Emmanuel Macron devant les parlementaires réunis en Congrès à Versailles, le 9 juillet 2018.

Emmanuel Macron devant les parlementaires réunis en Congrès à Versailles, le 9 juillet 2018. - Ludovic Marin - AFP

Plusieurs élus et figures politiques réclament une audition d'Emmanuel Macron par l'Assemblée dans le cadre de l'affaire Benalla. Une situation impossible pour Michel Lascombe, juriste et professeur de droit constitutionnel à Sciences Po Lille.

Plusieurs élus d'opposition réclament une audition d'Emmanuel Macron sur l'affaire Benalla, du nom de son collaborateur filmé le 1er mai dernier en train de frapper et violenter des manifestants à Paris.

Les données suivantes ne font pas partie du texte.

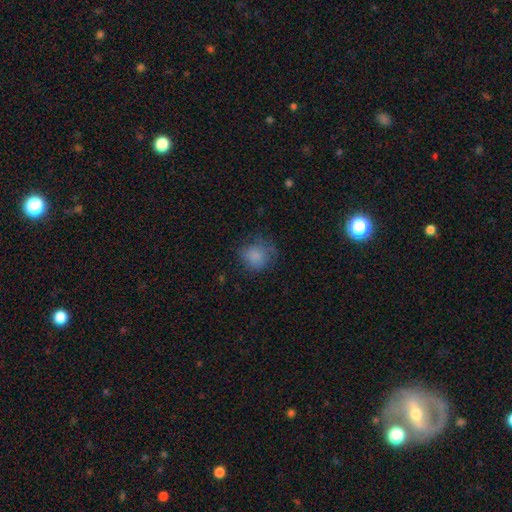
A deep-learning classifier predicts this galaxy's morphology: Smooth or featured: smooth — 81% (star or artifact — 10%)
How rounded: round — 82% (in between — 17%)
Merging: none — 62% (minor disturbance — 24%)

Pourquoi était-il aux côtés des CRS ce jour-là, pourquoi disposait-il d'un équipement réservé aux policiers, quel était son rôle auprès d'Emmanuel Macron et quelles ont réellement été les sanctions prises à son encontre? Les députés espèrent obtenir des réponses de la part du Président lui-même. 

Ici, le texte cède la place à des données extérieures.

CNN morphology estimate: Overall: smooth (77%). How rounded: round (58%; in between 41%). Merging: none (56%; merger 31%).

"Rien n'empêche dans la Constitution de la Ve République, à une commission d'enquête parlementaire de convoquer le président de la République. La vérité aujourd'hui commande de le faire", réclame ainsi Benoît Hamon dans un communiqué. 

"Nous remettons sur la table qu'il est nécessaire et indispensable à cette étape de prévoir d'ores et déjà l'audition du président de la République. Je rappelle que rien ne s'y oppose, même si rien n'y oblige, rien ne s'y oppose et il serait vraiment important qu'on puisse avoir son point de vue sur cette histoire", a avancé de son côté Ugo Bernalicis, député France Insoumise du Nord. 

"Le Président n'est pas responsable des actes accomplis en cette qualité"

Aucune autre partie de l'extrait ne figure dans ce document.